§ PROBLEM TO WORK ON:
Begin with the first line of the entries below and reproduce each line exactly, ending with the line that holds "Sakarya Düğün Salonları".

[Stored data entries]
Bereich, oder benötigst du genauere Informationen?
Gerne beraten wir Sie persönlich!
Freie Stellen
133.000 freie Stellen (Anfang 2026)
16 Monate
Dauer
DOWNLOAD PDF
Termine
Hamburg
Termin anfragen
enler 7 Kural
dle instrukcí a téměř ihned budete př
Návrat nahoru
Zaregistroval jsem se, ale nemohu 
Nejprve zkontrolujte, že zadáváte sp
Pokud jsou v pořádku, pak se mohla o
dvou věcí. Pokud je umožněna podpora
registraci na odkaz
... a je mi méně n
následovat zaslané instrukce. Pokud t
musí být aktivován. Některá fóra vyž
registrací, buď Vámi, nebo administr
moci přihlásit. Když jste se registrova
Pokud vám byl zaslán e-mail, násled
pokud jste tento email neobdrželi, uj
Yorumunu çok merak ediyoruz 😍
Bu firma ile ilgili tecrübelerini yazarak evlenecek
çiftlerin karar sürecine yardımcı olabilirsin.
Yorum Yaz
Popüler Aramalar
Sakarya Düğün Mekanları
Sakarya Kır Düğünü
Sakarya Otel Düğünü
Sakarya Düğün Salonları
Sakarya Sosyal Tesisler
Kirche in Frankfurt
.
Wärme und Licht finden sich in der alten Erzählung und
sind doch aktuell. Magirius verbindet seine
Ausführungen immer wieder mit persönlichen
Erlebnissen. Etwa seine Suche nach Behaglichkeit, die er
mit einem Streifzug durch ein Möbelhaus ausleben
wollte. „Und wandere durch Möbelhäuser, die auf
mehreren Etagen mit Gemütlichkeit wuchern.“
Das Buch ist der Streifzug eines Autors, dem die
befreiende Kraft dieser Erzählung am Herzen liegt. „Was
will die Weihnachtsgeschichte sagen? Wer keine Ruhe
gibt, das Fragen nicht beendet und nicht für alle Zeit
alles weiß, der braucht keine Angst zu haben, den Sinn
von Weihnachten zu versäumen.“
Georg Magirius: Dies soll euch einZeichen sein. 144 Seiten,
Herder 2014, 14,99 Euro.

§ SOLUTION BELOW:
Bereich, oder benötigst du genauere Informationen?
Gerne beraten wir Sie persönlich!
Freie Stellen
133.000 freie Stellen (Anfang 2026)
16 Monate
Dauer
DOWNLOAD PDF
Termine
Hamburg
Termin anfragen
enler 7 Kural
dle instrukcí a téměř ihned budete př
Návrat nahoru
Zaregistroval jsem se, ale nemohu 
Nejprve zkontrolujte, že zadáváte sp
Pokud jsou v pořádku, pak se mohla o
dvou věcí. Pokud je umožněna podpora
registraci na odkaz
... a je mi méně n
následovat zaslané instrukce. Pokud t
musí být aktivován. Některá fóra vyž
registrací, buď Vámi, nebo administr
moci přihlásit. Když jste se registrova
Pokud vám byl zaslán e-mail, násled
pokud jste tento email neobdrželi, uj
Yorumunu çok merak ediyoruz 😍
Bu firma ile ilgili tecrübelerini yazarak evlenecek
çiftlerin karar sürecine yardımcı olabilirsin.
Yorum Yaz
Popüler Aramalar
Sakarya Düğün Mekanları
Sakarya Kır Düğünü
Sakarya Otel Düğünü
Sakarya Düğün Salonları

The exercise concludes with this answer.